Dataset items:

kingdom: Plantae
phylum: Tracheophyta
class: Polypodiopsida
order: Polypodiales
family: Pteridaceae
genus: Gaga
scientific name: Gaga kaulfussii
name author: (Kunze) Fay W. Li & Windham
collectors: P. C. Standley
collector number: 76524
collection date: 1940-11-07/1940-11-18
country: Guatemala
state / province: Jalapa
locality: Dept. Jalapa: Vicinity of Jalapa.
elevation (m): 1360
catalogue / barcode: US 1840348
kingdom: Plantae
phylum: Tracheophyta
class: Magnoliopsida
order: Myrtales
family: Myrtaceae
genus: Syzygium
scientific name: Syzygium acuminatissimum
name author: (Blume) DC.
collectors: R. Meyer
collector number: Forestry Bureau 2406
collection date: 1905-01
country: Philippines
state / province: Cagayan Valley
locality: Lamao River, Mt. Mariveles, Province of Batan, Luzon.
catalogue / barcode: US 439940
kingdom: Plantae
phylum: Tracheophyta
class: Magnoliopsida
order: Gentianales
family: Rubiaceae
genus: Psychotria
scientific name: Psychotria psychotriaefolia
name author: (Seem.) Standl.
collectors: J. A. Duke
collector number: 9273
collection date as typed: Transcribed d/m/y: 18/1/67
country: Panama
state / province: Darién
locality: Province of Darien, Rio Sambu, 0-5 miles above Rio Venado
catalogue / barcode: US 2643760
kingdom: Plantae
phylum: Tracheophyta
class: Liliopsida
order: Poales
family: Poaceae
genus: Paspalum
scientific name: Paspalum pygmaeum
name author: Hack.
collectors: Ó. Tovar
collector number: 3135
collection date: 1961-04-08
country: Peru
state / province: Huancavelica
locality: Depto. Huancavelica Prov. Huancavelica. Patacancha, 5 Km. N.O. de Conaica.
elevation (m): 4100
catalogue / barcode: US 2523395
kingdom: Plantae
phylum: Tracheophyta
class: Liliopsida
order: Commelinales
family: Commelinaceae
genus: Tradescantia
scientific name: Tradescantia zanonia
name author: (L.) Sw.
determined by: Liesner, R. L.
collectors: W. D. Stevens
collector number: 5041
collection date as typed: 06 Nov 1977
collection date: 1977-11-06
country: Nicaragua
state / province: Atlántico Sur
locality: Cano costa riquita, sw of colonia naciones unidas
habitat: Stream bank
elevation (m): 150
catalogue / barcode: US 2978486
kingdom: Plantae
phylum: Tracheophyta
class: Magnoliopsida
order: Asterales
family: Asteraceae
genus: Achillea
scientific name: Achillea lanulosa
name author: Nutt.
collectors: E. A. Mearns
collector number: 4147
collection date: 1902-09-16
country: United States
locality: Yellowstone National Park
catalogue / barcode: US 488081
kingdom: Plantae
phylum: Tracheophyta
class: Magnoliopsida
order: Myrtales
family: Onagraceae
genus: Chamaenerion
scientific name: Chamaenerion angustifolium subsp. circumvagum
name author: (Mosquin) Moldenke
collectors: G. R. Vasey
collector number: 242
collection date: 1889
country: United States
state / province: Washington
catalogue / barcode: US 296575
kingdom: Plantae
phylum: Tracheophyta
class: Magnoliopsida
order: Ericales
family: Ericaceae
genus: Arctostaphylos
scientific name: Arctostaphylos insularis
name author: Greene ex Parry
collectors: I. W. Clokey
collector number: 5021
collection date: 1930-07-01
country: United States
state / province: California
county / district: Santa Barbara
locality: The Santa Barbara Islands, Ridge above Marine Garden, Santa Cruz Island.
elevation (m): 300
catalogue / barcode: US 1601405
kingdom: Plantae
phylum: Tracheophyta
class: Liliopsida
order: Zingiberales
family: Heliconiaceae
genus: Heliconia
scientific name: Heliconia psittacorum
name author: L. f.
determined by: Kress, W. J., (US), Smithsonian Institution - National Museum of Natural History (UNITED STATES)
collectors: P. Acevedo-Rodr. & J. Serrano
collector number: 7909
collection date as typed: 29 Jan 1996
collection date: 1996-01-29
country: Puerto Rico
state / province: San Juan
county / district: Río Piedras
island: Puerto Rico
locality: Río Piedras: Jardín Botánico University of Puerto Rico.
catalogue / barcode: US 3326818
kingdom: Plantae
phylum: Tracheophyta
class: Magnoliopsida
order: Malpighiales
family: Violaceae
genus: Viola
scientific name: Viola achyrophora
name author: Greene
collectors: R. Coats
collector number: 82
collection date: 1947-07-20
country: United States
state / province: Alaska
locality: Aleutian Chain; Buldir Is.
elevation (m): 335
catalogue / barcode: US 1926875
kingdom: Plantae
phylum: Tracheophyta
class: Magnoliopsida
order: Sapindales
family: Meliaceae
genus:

§ TASK DESCRIPTION
Output the listing above as a numbered list, omitting blank lines.

§ EXERCISE RESULT
1. kingdom: Plantae
2. phylum: Tracheophyta
3. class: Polypodiopsida
4. order: Polypodiales
5. family: Pteridaceae
6. genus: Gaga
7. scientific name: Gaga kaulfussii
8. name author: (Kunze) Fay W. Li & Windham
9. collectors: P. C. Standley
10. collector number: 76524
11. collection date: 1940-11-07/1940-11-18
12. country: Guatemala
13. state / province: Jalapa
14. locality: Dept. Jalapa: Vicinity of Jalapa.
15. elevation (m): 1360
16. catalogue / barcode: US 1840348
17. kingdom: Plantae
18. phylum: Tracheophyta
19. class: Magnoliopsida
20. order: Myrtales
21. family: Myrtaceae
22. genus: Syzygium
23. scientific name: Syzygium acuminatissimum
24. name author: (Blume) DC.
25. collectors: R. Meyer
26. collector number: Forestry Bureau 2406
27. collection date: 1905-01
28. country: Philippines
29. state / province: Cagayan Valley
30. locality: Lamao River, Mt. Mariveles, Province of Batan, Luzon.
31. catalogue / barcode: US 439940
32. kingdom: Plantae
33. phylum: Tracheophyta
34. class: Magnoliopsida
35. order: Gentianales
36. family: Rubiaceae
37. genus: Psychotria
38. scientific name: Psychotria psychotriaefolia
39. name author: (Seem.) Standl.
40. collectors: J. A. Duke
41. collector number: 9273
42. collection date as typed: Transcribed d/m/y: 18/1/67
43. country: Panama
44. state / province: Darién
45. locality: Province of Darien, Rio Sambu, 0-5 miles above Rio Venado
46. catalogue / barcode: US 2643760
47. kingdom: Plantae
48. phylum: Tracheophyta
49. class: Liliopsida
50. order: Poales
51. family: Poaceae
52. genus: Paspalum
53. scientific name: Paspalum pygmaeum
54. name author: Hack.
55. collectors: Ó. Tovar
56. collector number: 3135
57. collection date: 1961-04-08
58. country: Peru
59. state / province: Huancavelica
60. locality: Depto. Huancavelica Prov. Huancavelica. Patacancha, 5 Km. N.O. de Conaica.
61. elevation (m): 4100
62. catalogue / barcode: US 2523395
63. kingdom: Plantae
64. phylum: Tracheophyta
65. class: Liliopsida
66. order: Commelinales
67. family: Commelinaceae
68. genus: Tradescantia
69. scientific name: Tradescantia zanonia
70. name author: (L.) Sw.
71. determined by: Liesner, R. L.
72. collectors: W. D. Stevens
73. collector number: 5041
74. collection date as typed: 06 Nov 1977
75. collection date: 1977-11-06
76. country: Nicaragua
77. state / province: Atlántico Sur
78. locality: Cano costa riquita, sw of colonia naciones unidas
79. habitat: Stream bank
80. elevation (m): 150
81. catalogue / barcode: US 2978486
82. kingdom: Plantae
83. phylum: Tracheophyta
84. class: Magnoliopsida
85. order: Asterales
86. family: Asteraceae
87. genus: Achillea
88. scientific name: Achillea lanulosa
89. name author: Nutt.
90. collectors: E. A. Mearns
91. collector number: 4147
92. collection date: 1902-09-16
93. country: United States
94. locality: Yellowstone National Park
95. catalogue / barcode: US 488081
96. kingdom: Plantae
97. phylum: Tracheophyta
98. class: Magnoliopsida
99. order: Myrtales
100. family: Onagraceae
101. genus: Chamaenerion
102. scientific name: Chamaenerion angustifolium subsp. circumvagum
103. name author: (Mosquin) Moldenke
104. collectors: G. R. Vasey
105. collector number: 242
106. collection date: 1889
107. country: United States
108. state / province: Washington
109. catalogue / barcode: US 296575
110. kingdom: Plantae
111. phylum: Tracheophyta
112. class: Magnoliopsida
113. order: Ericales
114. family: Ericaceae
115. genus: Arctostaphylos
116. scientific name: Arctostaphylos insularis
117. name author: Greene ex Parry
118. collectors: I. W. Clokey
119. collector number: 5021
120. collection date: 1930-07-01
121. country: United States
122. state / province: California
123. county / district: Santa Barbara
124. locality: The Santa Barbara Islands, Ridge above Marine Garden, Santa Cruz Island.
125. elevation (m): 300
126. catalogue / barcode: US 1601405
127. kingdom: Plantae
128. phylum: Tracheophyta
129. class: Liliopsida
130. order: Zingiberales
131. family: Heliconiaceae
132. genus: Heliconia
133. scientific name: Heliconia psittacorum
134. name author: L. f.
135. determined by: Kress, W. J., (US), Smithsonian Institution - National Museum of Natural History (UNITED STATES)
136. collectors: P. Acevedo-Rodr. & J. Serrano
137. collector number: 7909
138. collection date as typed: 29 Jan 1996
139. collection date: 1996-01-29
140. country: Puerto Rico
141. state / province: San Juan
142. county / district: Río Piedras
143. island: Puerto Rico
144. locality: Río Piedras: Jardín Botánico University of Puerto Rico.
145. catalogue / barcode: US 3326818
146. kingdom: Plantae
147. phylum: Tracheophyta
148. class: Magnoliopsida
149. order: Malpighiales
150. family: Violaceae
151. genus: Viola
152. scientific name: Viola achyrophora
153. name author: Greene
154. collectors: R. Coats
155. collector number: 82
156. collection date: 1947-07-20
157. country: United States
158. state / province: Alaska
159. locality: Aleutian Chain; Buldir Is.
160. elevation (m): 335
161. catalogue / barcode: US 1926875
162. kingdom: Plantae
163. phylum: Tracheophyta
164. class: Magnoliopsida
165. order: Sapindales
166. family: Meliaceae
167. genus:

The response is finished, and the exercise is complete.